EXERCISE PROMPT>
Answer these questions from the crossword solutions text.
1. What answer does it give for the clue "Aleve target"?
2. What answer does it give for the clue "National Scrabble Day month"?
3. Which corner does the second comment say "pretty much did me in"?

SELECTED TEXT>
· · ·

1 Aegean peninsula : ATTICA
2 Boston street where Cheers is located : BEACON
3 Retailer with Outdoor Discovery programs : L.L.BEAN
4 Golden Globe winner Tracee __ Ross : ELLIS
5 Fell : HEW
6 During : AMID
7 Reproductive gland : GONAD
8 __ rock : ARENA
9 Starts over : RESETS
10 Either “Twelfth Night” sibling : TWIN
11 Vacay for parents-to-be : BABYMOON
12 Disdainful : SNEERING
13 __ zoo : PETTING
15 Experts who prefer open-minded people? : MENTALISTS
23 “No need to convince me” : SOLD
25 Flashes of insight : AHA MOMENTS
29 Ribs : KIDS
31 “Chocolat” actress : OLIN
32 Aleve target : ACHE
33 Cy Young stat : ERA
34 Muscle worked by a reverse fly, for short : DELT
36 Rake : LOTHARIO
37 Repurposed creatively, as trash : UPCYCLED
38 Wildly : AMOK
39 Elements of Petrarchan sonnets : SESTETS
42 Mind field, for short : COG SCI
44 “That can’t possibly be true” : COME ON
45 Weirded out : UNEASY
46 Herbal brew : RED TEA
49 Mikvehs, e.g. : BATHS
50 National Scrabble Day month : APRIL
52 City across from the Sunshine Skyway Bridge : TAMPA
54 Shoe brand with a Kate Spade New York collection : KEDS
56 Actress Ward : SELA
60 Genre that includes techno : EDM

11 thoughts on “LA Times Crossword 7 May 22, Saturday”

  1. The 5A clue… At first I thought it was referring to the logo, then I thought that it might’ve been “David” or “Eddie”… even when I had __GAR filled in, I thought “Is his first name Edgar?” for the longest time.

  2. Several errors. SW corner pretty much did me in. Didn’t know LOTHARIO was the RAKE being referred to even after I had 39A, 41A, 47A and 39D correct. So my 53A became TUCK (didn’t know sailing. My 58A became ELLE.

· · ·

SUPPLIED ENTRIES>
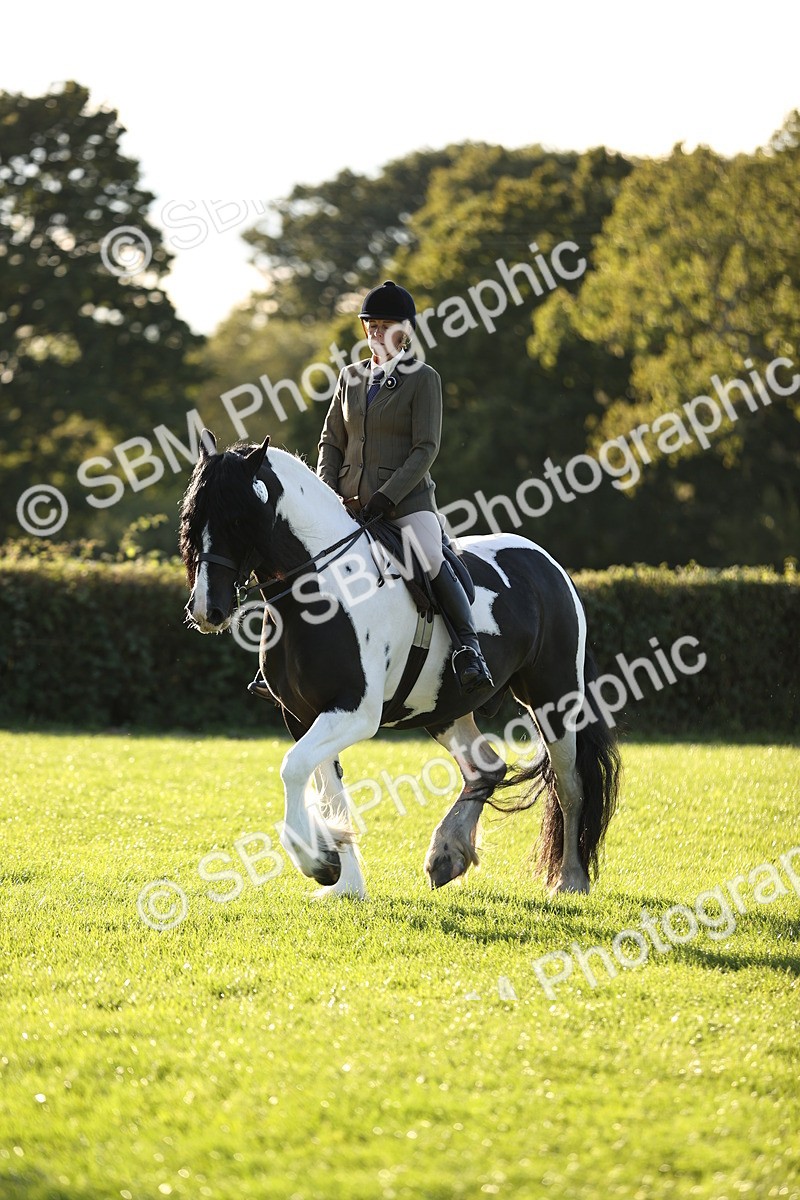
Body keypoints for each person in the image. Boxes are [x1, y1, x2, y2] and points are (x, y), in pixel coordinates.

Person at [315, 280, 493, 697]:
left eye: (385, 325)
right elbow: (331, 441)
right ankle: (285, 660)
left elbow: (425, 448)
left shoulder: (422, 378)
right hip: (348, 503)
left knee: (430, 557)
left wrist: (386, 496)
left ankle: (469, 648)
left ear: (406, 331)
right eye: (370, 325)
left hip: (404, 504)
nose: (377, 333)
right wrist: (327, 490)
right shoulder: (350, 377)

· · ·

WRITTEN SOLUTION>
1. ACHE
2. APRIL
3. The SW corner